Não se deve esquecer que o descobrimento da verdade consiste, antes de tudo, em aceitar as verdades tradicionais e, depois, em concordar, racionalmente, com os textos autoritários, os canônicos. Michel Foucault, em As palavras e as coisas, lembra que, na ampla linguagem dos mundos, seres diferentes se ajustam uns aos outros, a terra se ajusta ao mar, as plantas, aos animais e o próprio homem se combina ao que o rodeia. Ajustam-se os seres para conviver. A simpatia é um processo que suscita o movimento das coisas, fazendo-as integrarem-se ao todo, sem perder a sua individualidade. E, na organização genérica da obra literária tem-se em conta a relação entre o mundo ficcional e o mundo real, pois a maneira como for feita essa aproximação influirá na recepção do leitor, no sentido em que oferece um ponto de vista sobre a sua situação e o leva a interrogar-se sobre a sua vida.

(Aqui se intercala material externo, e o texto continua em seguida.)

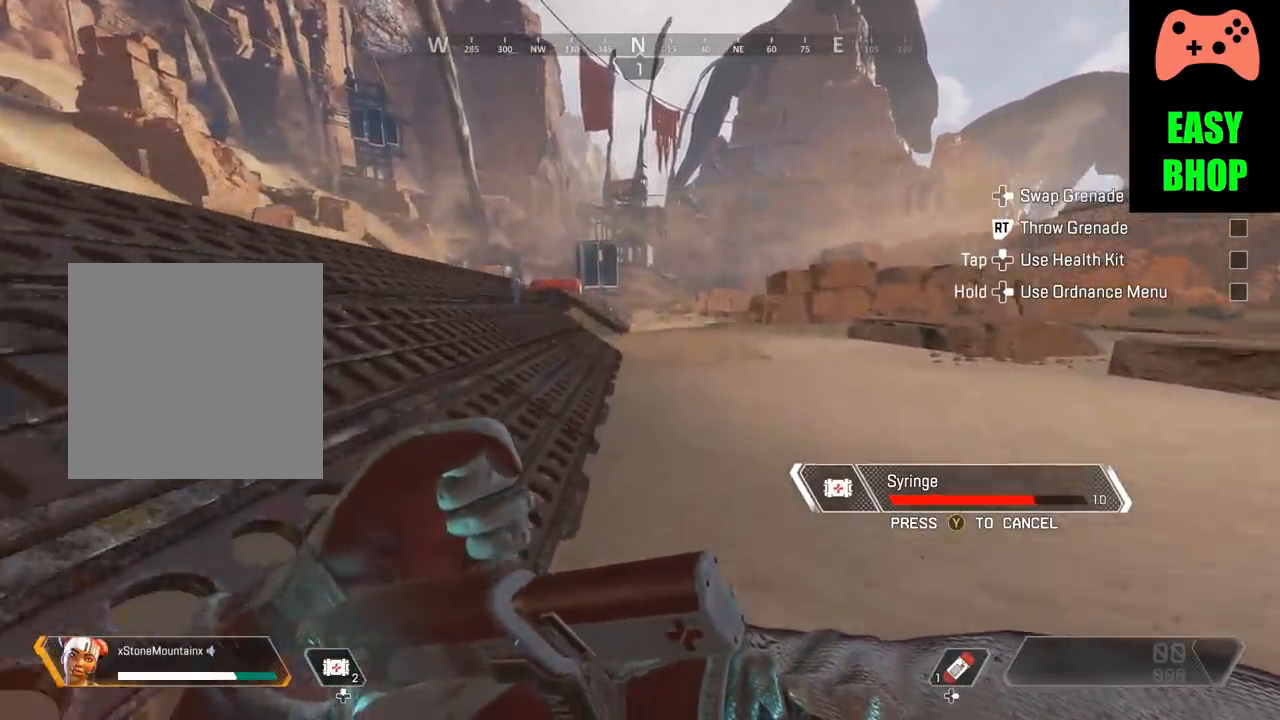
{"buttons": ["A", "B"], "left_stick": "up", "right_stick": "center", "events": [[451, "A", "down"]]}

Os dados antecedentes de uma obra literária não são exclusivamente literários. Tomamos como exemplo dessa afirmativa o ponto de arranque de Federico García Lorca que, para gerar a sua obra dramática Bodas de sangue, partiu de uma notícia de jornal, discurso diferente do gênero de sua obra. Graça Aranha escreveu o romance Canaã, a partir de um processo jurídico, ocorrido em Santa Tereza. E Francisco Carnelutti gerou As misérias do Processo Penal, a partir de um evento social, uma tourada. Também Flaubert, Machado de Assis, Graça Aranha e García Márquez, citando alguns escritores, recorrem a outras ciências, ao criar suas obras com discursos diferentes do literário. Eles os transformam com habilidade artística em palavras. Quando os reproduz, põe sua imaginação, e pincela sua vivência e o seu conhecimento do mundo. Sobre essa atitude, explica-nos, o poeta português Fernando Pessoa em "ISTO" :
Dizem que finjo ou minto
Tudo que escrevo. Não.
Eu simplesmente sinto
Com a imaginação.
Não uso o coração. [...]
Por fim, um escritor pode apoiar o seu discurso ficcional na Ética, na Bioquímica, na Psicanálise, na Sociologia, no Direito, e ou na Literatura. Em sua atuação pode recorrer a um fato social, a uma obra literária, ou a alguma ciência, porque na ciência o escritor busca a essência. Ele modela um motivo e o transforma para desenvolver o seu tema. Quer seja o tema da inocência, do crime, da água, do amor, do olhar, dos olhos verdes, do julgamento, do opróbrio, de um vicio em geral, da prisão, do ódio, da vaidade, de qualquer arquétipo da humanidade. No “enigma de suas páginas” o escritor conquistará a alma daquele que ama a leitura e o torna “o destinatário de uma paixão ardente.”